Obésité et marché du travail : les impacts de la corpulence sur l’emploi et le salaire

Les impacts causals de l’obésité et de la corpulence sur l'emploi, estimés à partir de l’enquête SIP, s'avèrent négatifs pour les femmes et nuls pour les hommes. Ceux sur le salaire horaire sont négatifs chez les hommes comme chez les femmes.

L’exposition des travailleurs aux risques psychosociaux a-t-elle augmenté pendant la crise économique de 2008 ?

L’enquête SIP permet de mettre en évidence une hausse de l’exposition aux risques psychosociaux entre 2006 et 2010. La présence d’un plan de licenciement dans l’entreprise a favorisé cette augmentation, tandis que le fait d’avoir effectué une mobilité externe a eu un effet protecteur.

Les changements d’organisation du travail dans les entreprises : quelles conséquences sur les accidents du travail des salariés ?

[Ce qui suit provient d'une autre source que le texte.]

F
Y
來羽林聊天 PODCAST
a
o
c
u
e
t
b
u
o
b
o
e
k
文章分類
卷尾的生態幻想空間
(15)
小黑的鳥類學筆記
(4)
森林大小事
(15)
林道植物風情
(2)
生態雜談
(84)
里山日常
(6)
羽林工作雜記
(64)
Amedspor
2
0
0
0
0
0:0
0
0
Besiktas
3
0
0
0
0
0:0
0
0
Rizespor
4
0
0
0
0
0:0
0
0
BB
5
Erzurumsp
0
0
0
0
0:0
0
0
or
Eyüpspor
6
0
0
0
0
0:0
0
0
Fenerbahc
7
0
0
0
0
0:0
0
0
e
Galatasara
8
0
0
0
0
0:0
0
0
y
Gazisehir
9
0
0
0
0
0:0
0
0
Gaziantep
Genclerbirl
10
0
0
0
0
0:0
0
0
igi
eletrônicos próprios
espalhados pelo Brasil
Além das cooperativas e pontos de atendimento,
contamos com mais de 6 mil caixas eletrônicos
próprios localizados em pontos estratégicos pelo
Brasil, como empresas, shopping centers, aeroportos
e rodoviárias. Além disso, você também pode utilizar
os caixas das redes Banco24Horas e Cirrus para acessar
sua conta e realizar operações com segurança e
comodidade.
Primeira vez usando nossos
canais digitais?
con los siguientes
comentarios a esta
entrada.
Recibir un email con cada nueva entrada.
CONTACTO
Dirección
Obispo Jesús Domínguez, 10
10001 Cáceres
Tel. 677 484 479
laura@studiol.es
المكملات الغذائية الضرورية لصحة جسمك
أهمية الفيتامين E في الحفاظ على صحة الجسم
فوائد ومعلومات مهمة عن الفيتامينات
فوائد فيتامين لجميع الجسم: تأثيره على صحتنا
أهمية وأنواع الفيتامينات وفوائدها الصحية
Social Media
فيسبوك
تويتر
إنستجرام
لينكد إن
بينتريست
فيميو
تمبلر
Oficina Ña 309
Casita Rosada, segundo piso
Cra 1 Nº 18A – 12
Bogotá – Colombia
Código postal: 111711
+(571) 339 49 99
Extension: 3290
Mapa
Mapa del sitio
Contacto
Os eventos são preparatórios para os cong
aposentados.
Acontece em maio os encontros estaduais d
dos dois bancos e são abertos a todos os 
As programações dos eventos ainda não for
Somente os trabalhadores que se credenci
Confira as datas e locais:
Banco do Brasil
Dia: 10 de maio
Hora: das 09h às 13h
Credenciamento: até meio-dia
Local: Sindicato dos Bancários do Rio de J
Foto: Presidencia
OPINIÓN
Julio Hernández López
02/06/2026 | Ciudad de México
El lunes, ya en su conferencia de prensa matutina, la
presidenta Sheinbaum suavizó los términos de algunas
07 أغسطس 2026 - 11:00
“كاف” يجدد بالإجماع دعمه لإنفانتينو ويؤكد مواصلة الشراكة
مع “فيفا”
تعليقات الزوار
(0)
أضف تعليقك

Les pratiques innovantes d’organisation du travail, souvent inspirées du toyotisme, semblent influencer, mais modérément, le risque d’accidents du travail. Par exemple, la norme ISO 9001 est associée à une réduction des accidents, mais seulement dans les grandes entreprises.

Travail dominical, usages du temps et vie sociale et familiale : une analyse à partir de l’enquête Emploi du temps

Le travail dominical est lié à une perte de sociabilité familiale et amicale et à une diminution du temps de loisir supérieures à celles observées pour une même durée du travail un jour de semaine. Les salariés concernés sont aussi les plus touchés par des horaires de travail atypiques en semaine.